Et j’en viens alors au troisième point: étant entendu que votre postulat est faux et qu’en fait tout homme est libre et responsable de ses actes, quel est le moindre mal dans l’exemple de la relation sexuelle illégitime ? Eh bien c’est de ne rien faire ! de ne pas céder à cette pulsion. Tout à l’heure vous n’aviez donc pas atteint le minimum en terme de mal, car dans cet exemple le minimum est à zéro : « ne rien faire », le voilà le moindre mal, pour cet exemple.

Re: La théologie d'Arnaud Dumouch est-elle fiable ?

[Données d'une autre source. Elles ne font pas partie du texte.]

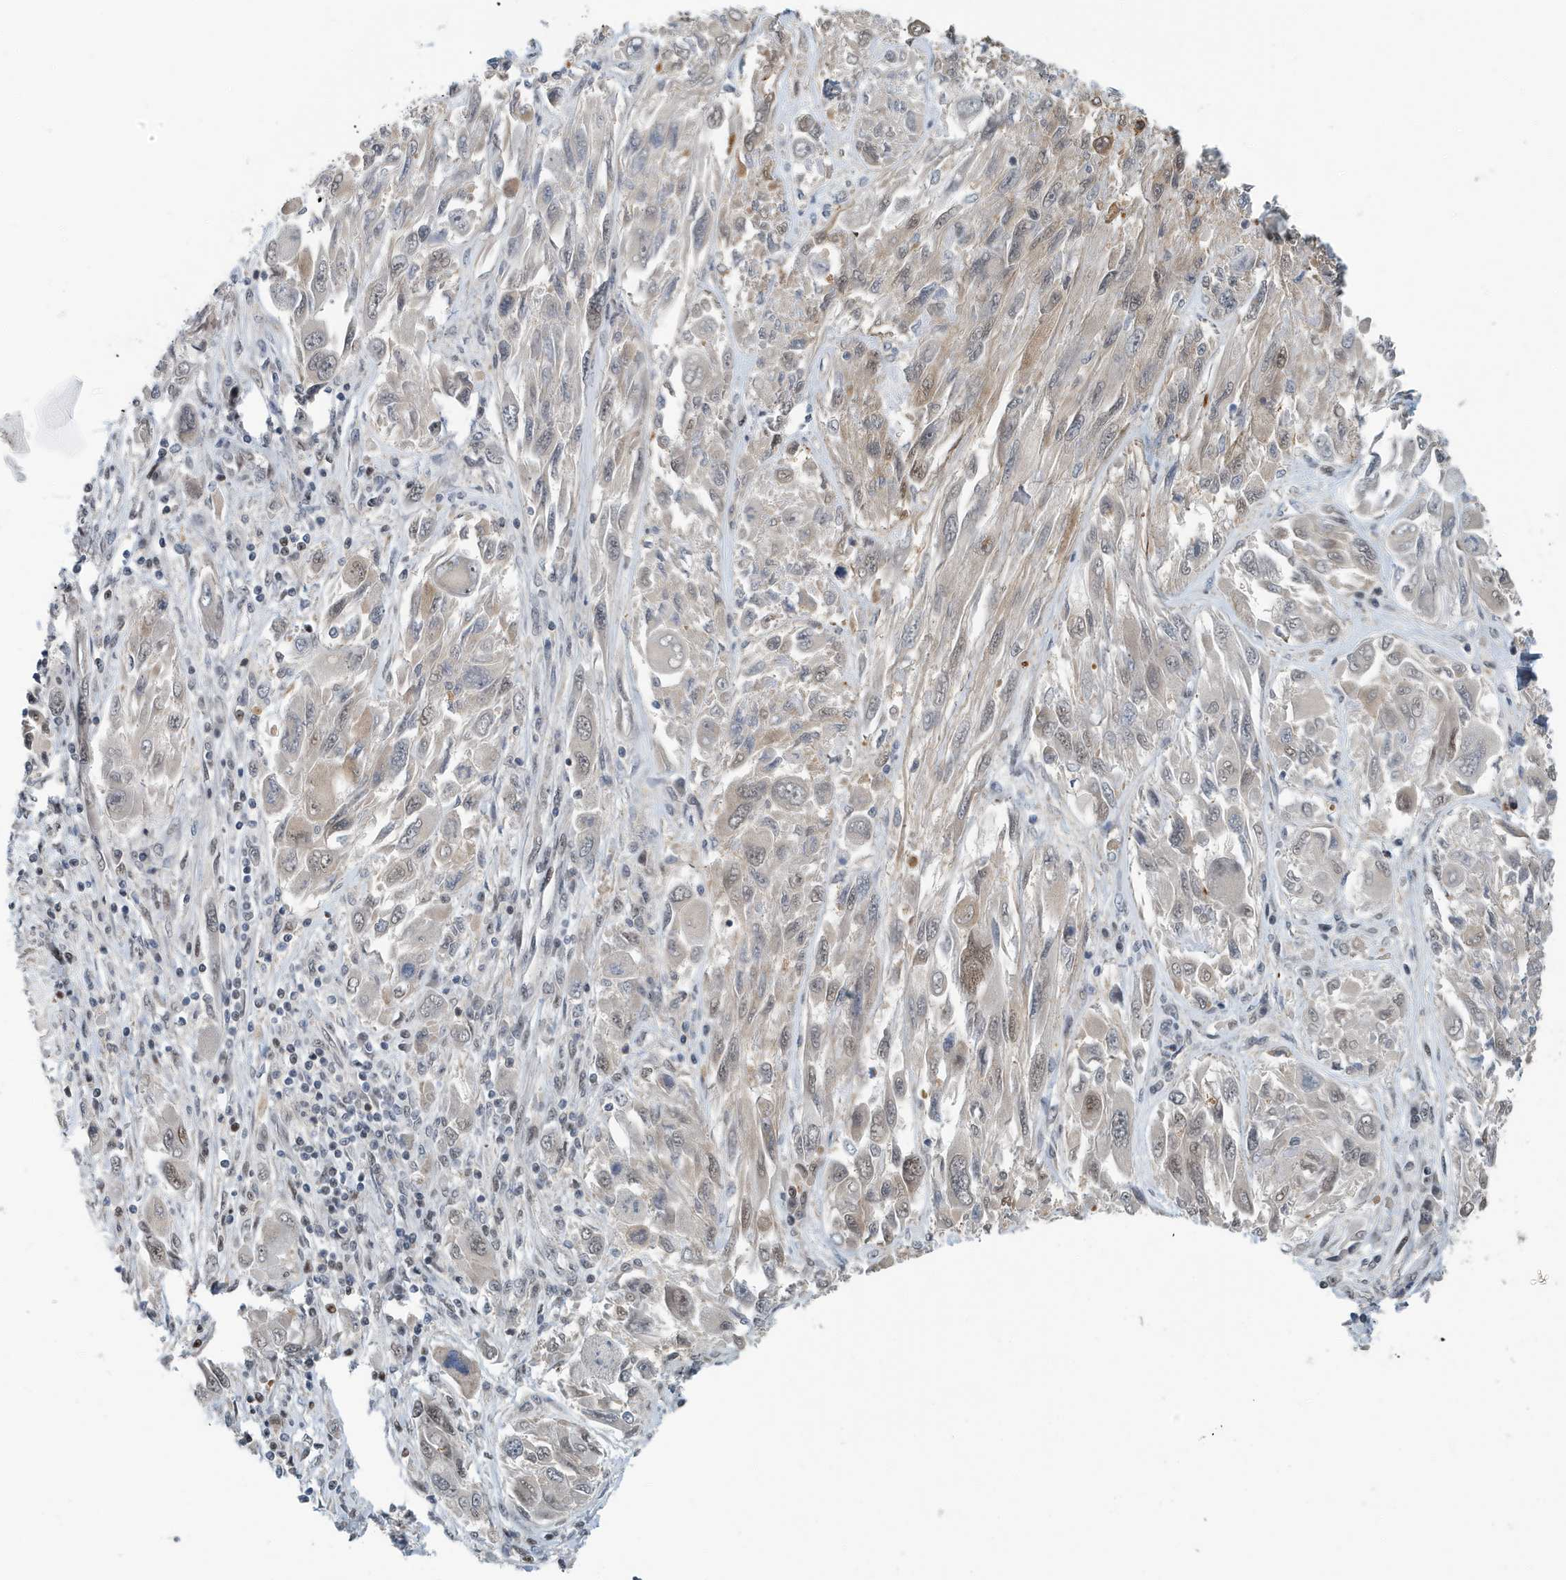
{"staining": {"intensity": "weak", "quantity": ">75%", "location": "cytoplasmic/membranous,nuclear"}, "tissue": "melanoma", "cell_type": "Tumor cells", "image_type": "cancer", "snomed": [{"axis": "morphology", "description": "Malignant melanoma, NOS"}, {"axis": "topography", "description": "Skin"}], "caption": "Malignant melanoma stained for a protein (brown) exhibits weak cytoplasmic/membranous and nuclear positive staining in approximately >75% of tumor cells.", "gene": "KIF15", "patient": {"sex": "female", "age": 91}}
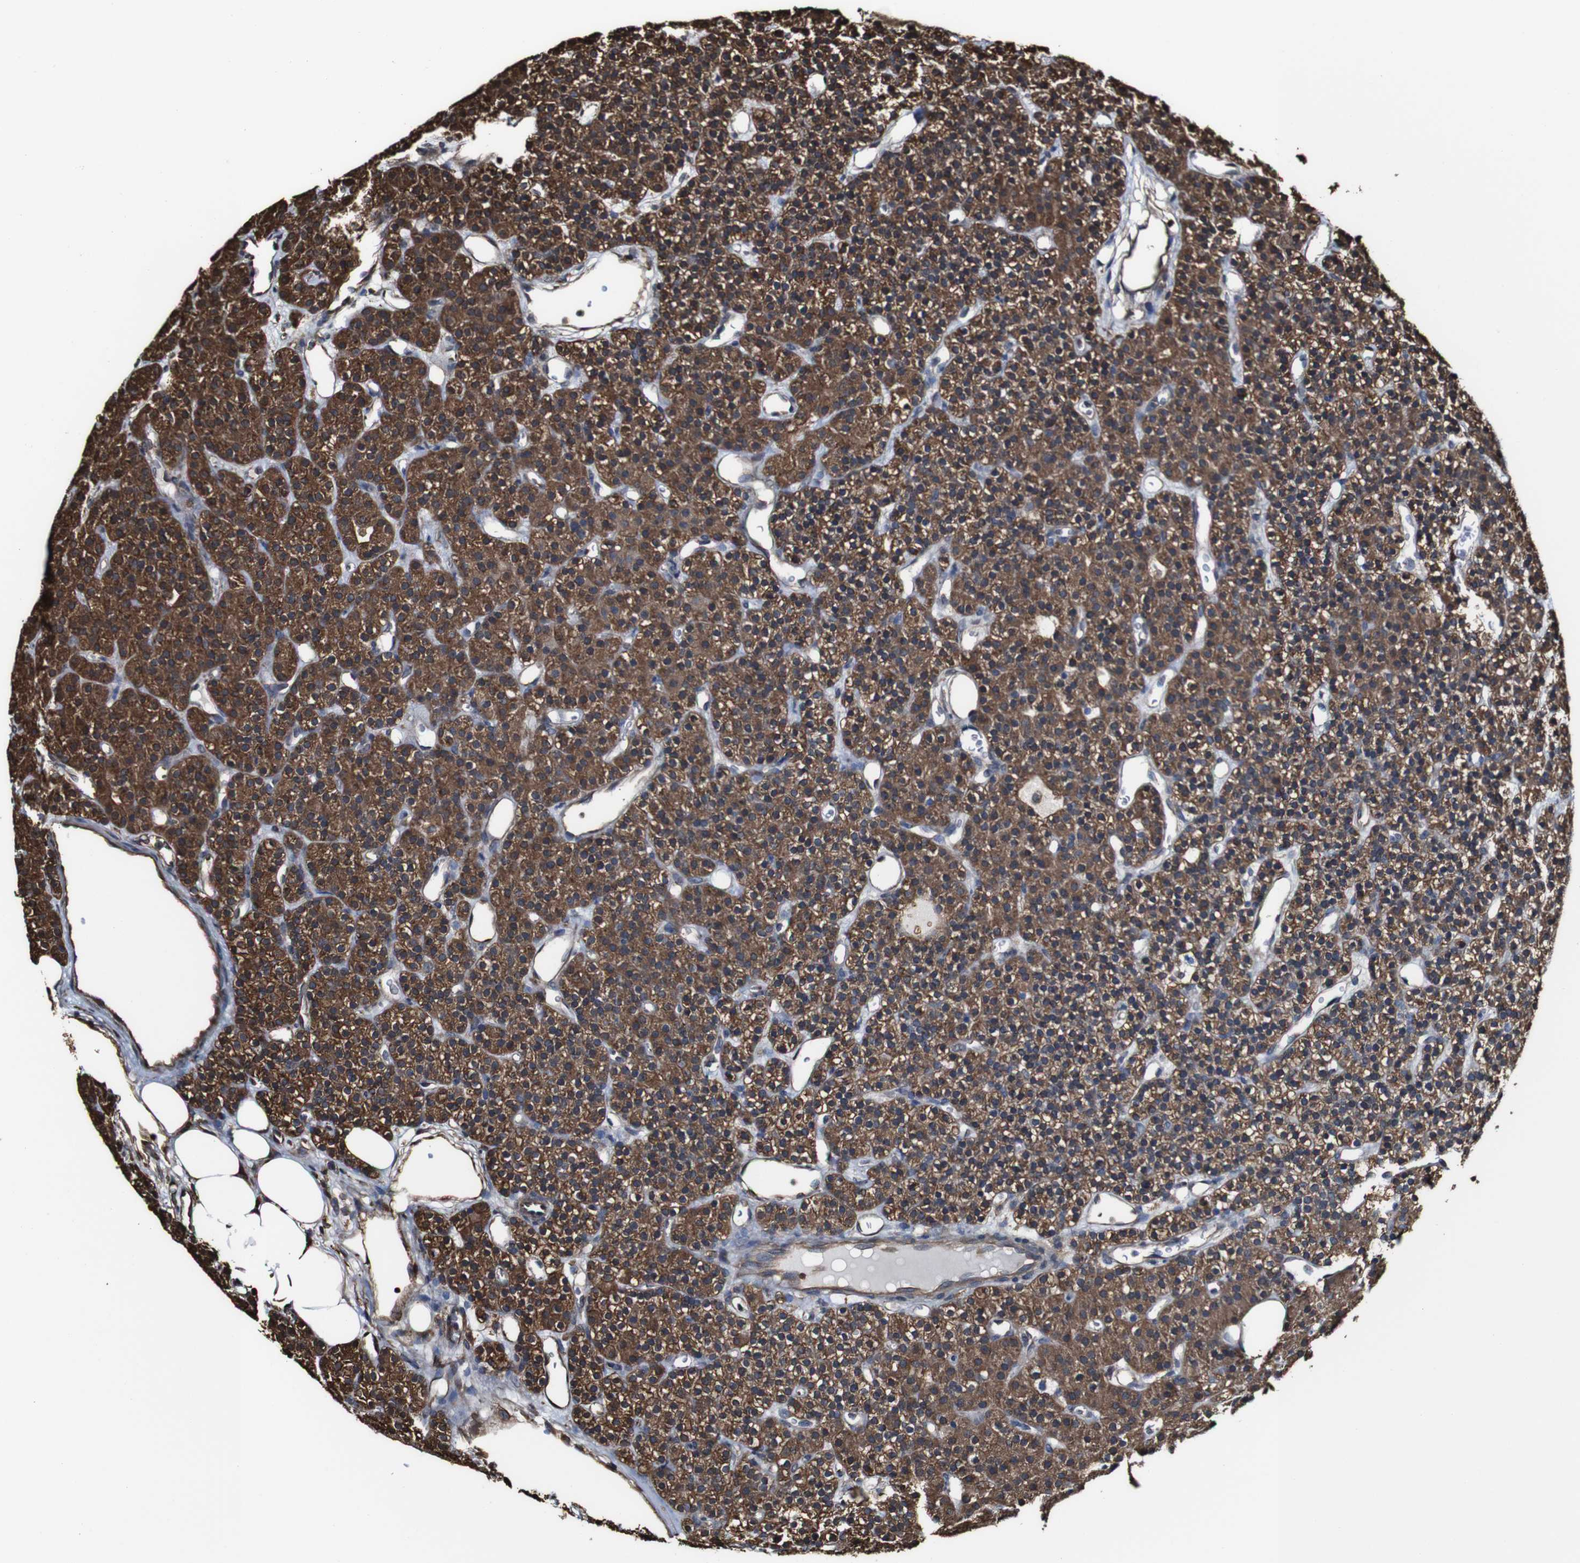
{"staining": {"intensity": "moderate", "quantity": ">75%", "location": "cytoplasmic/membranous"}, "tissue": "parathyroid gland", "cell_type": "Glandular cells", "image_type": "normal", "snomed": [{"axis": "morphology", "description": "Normal tissue, NOS"}, {"axis": "morphology", "description": "Hyperplasia, NOS"}, {"axis": "topography", "description": "Parathyroid gland"}], "caption": "Glandular cells show moderate cytoplasmic/membranous expression in approximately >75% of cells in normal parathyroid gland.", "gene": "PTPRR", "patient": {"sex": "male", "age": 44}}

Publié : dim. 02 oct. 2011, 2:21
par Arnaud Dumouch
Amfortas a écrit : Et j’en viens alors au troisième point: étant entendu que votre postulat est faux et qu’en fait tout homme est libre et responsable de ses actes, quel est le moindre mal dans l’exemple de la relation sexuelle illégitime ? Eh bien c’est de ne rien faire ! de ne pas céder à cette pulsion. Tout à l’heure vous n’aviez donc pas atteint le minimum en terme de mal, car dans cet exemple le minimum est à zéro : « ne rien faire », le voilà le moindre mal, pour cet exemple.
C'est justement l'exemple que prend Benoît XVI. Jamais aucune circonstance ne rendra le vagabondage sexuel d'un homme légitime.

Mais si un homme vit de cette manière, il est évident qu'il ne doit pas ajouter le mal qu'il fait un autre mal à savoir le fait de communiquer la mort. Il doit donc bien évidement user d'un préservatif.

Toute l'erreur s'analyse que vous faites sur cette vidéo, c'est de considérer que le pape dit qu'il ferait ainsi un bien. Pas du tout, il fait le MAL MAIS UN MOINDRE MAL.

Dans le cas de la légitime défense, vous avez raison de dire qu'il y a une grande différence : un hopmme en tue un autre PAR NECESSITE. Mais ce qu'il y a de commun par rapport au thème traité, c'est que cela non plus ne transforme pas la chose en bien. Tuer un homme reste un mal, même si c'est un moindre mal (par nécessité).

Et ces deux exemples prouvent ceci : parfois le moindre mal reste un péché mortel. Parfois le moindre mal n'est pas un péché du tout. Telle est la réalité de la vie concrète.